** What is being asked **
The required output is the exact run of lines below that opens at the line with "right shoulder: (513, 3)" and closes at the line with "left shoulder: (585, 3)".

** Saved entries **
+ + + + + + +
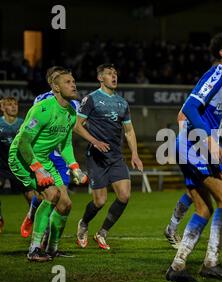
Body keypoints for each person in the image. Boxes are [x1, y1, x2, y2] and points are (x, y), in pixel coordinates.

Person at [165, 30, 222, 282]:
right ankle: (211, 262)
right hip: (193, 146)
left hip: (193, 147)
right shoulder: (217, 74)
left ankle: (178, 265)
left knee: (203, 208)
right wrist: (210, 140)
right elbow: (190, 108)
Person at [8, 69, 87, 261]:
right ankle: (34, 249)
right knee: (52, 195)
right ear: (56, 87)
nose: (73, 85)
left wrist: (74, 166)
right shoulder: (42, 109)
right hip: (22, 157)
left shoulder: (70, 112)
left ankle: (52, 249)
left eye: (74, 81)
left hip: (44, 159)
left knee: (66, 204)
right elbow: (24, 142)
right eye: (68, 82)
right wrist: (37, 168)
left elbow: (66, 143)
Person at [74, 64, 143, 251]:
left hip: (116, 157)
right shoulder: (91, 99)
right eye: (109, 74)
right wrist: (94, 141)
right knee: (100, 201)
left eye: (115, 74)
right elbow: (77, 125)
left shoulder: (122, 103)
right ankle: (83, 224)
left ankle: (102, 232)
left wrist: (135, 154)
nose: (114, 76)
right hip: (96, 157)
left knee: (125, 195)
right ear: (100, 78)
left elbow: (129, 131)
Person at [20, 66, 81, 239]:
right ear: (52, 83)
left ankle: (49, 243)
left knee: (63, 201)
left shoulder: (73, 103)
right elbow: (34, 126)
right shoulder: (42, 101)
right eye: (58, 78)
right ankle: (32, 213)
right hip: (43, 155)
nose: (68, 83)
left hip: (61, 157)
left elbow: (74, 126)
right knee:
+ + + + + + +
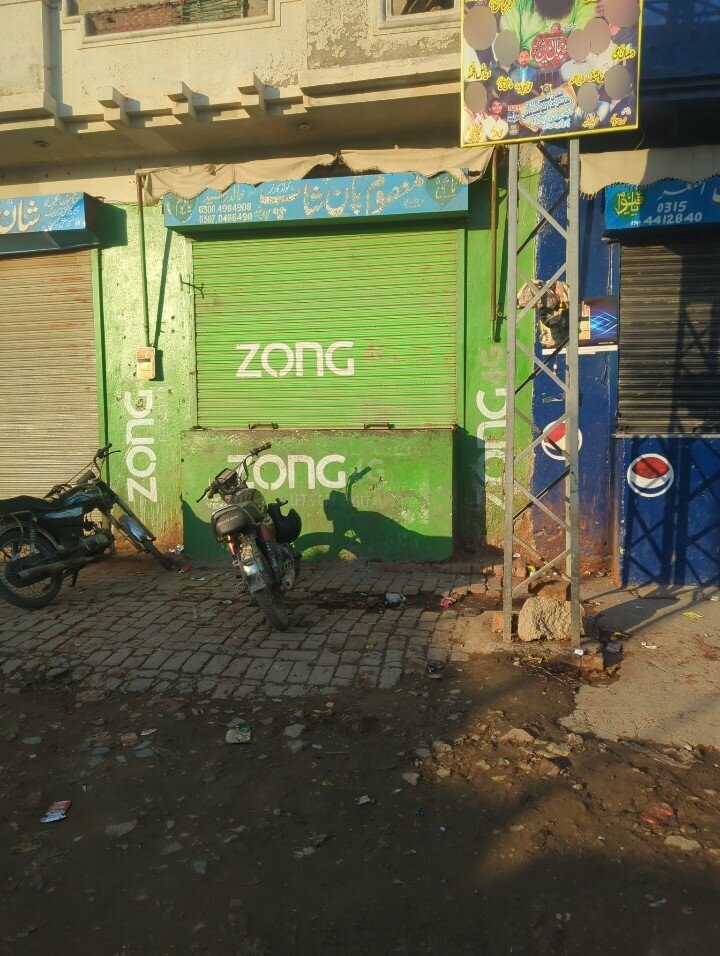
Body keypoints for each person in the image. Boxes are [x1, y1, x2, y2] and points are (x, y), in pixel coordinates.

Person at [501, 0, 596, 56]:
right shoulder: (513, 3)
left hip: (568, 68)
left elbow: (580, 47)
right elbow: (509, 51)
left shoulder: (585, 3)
+ + + + + + +
** Solution for this task **
right shoulder: (513, 3)
left hip: (568, 68)
left elbow: (580, 47)
right elbow: (509, 51)
left shoulder: (585, 3)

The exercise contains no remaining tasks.